Mon avis : C’est un beau roman, très bien écrit, à l’histoire très dense et riche de sens. Le style est épuré : dialogues minimalistes, phrases presque toujours courtes, vocabulaire simple. Il n’y a pour ainsi dire aucune analyse psychologique des personnages, ce qui m’a d’abord perturbée et m’a donné plusieurs fois l’impression d’un livre "froid". L’héroïne du roman, Ann Hidden, m’a fait l’impression d’une femme froide et dure, parce que ses sentiments et ses pensées ne sont jamais décrits par l’auteur. Et puis, au fur et à mesure des chapitres, ce personnage s’humanise car le lecteur s’habitue à ses réactions, à sa façon abrupte de dire "oui" et "non", on la voit pleurer, on la sent souffrir – on finit par comprendre sa profondeur et par s’attacher à elle.
Beaucoup de thèmes sont abordés dans ce roman : la rupture, la solitude, l’amour, le deuil - des thèmes forts - mais que l’auteur, là encore, ne cherche pas à analyser : il ne développe pas, il suggère, trace une ébauche à grands traits et laisse au lecteur le soin de développer les détails en lui-même.
En tout cas, c’est un livre totalement dépourvu de pathos, jamais démonstratif, qui m’a paru être une œuvre vraiment aboutie et maîtrisée.

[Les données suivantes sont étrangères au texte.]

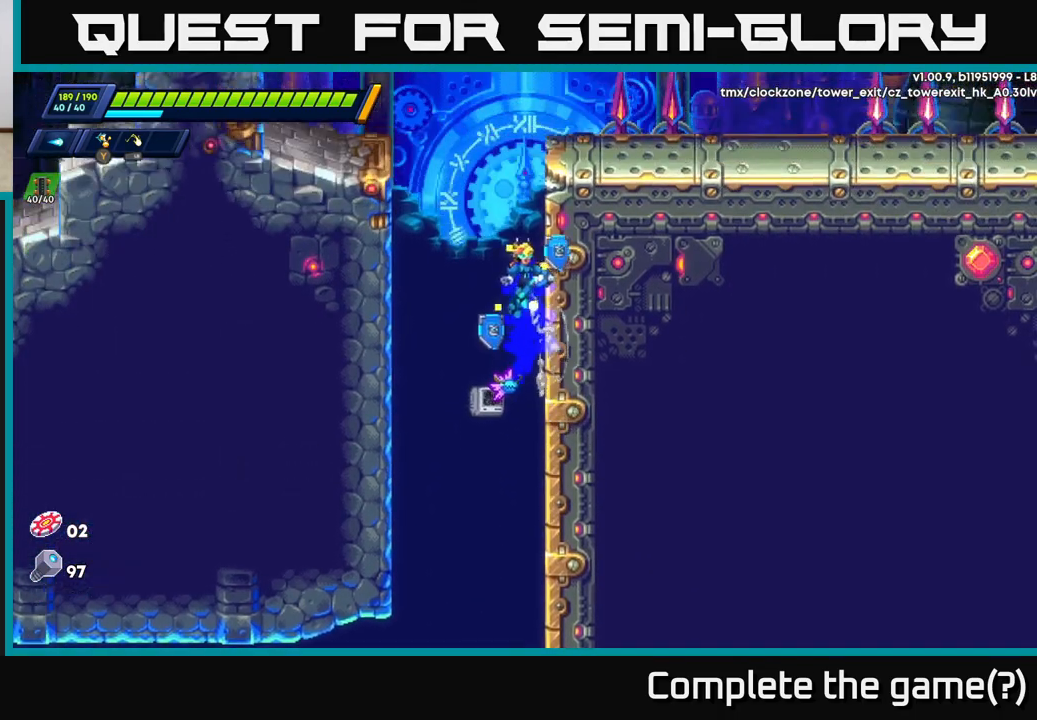
{"buttons": ["A", "R2"], "left_stick": "right", "right_stick": "center", "events": [[100, "A", "down"], [250, "A", "up"], [467, "A", "down"]]}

J’ajoute que, dans le dernier chapitre du livre, il y a des pages sur la musique qui sont assez fascinantes, je pense à une ou deux pages sur la main gauche des pianistes (la main gauche est moins forte que la droite, mais, d’après Pascal Quignard, à certains moments de la nuit, le cerveau annule cette prééminence de la main droite et les deux mains sont équilibrées …). Il y a aussi une page sur la vie en symbiose que j’ai trouvée superbe et vraiment émouvante.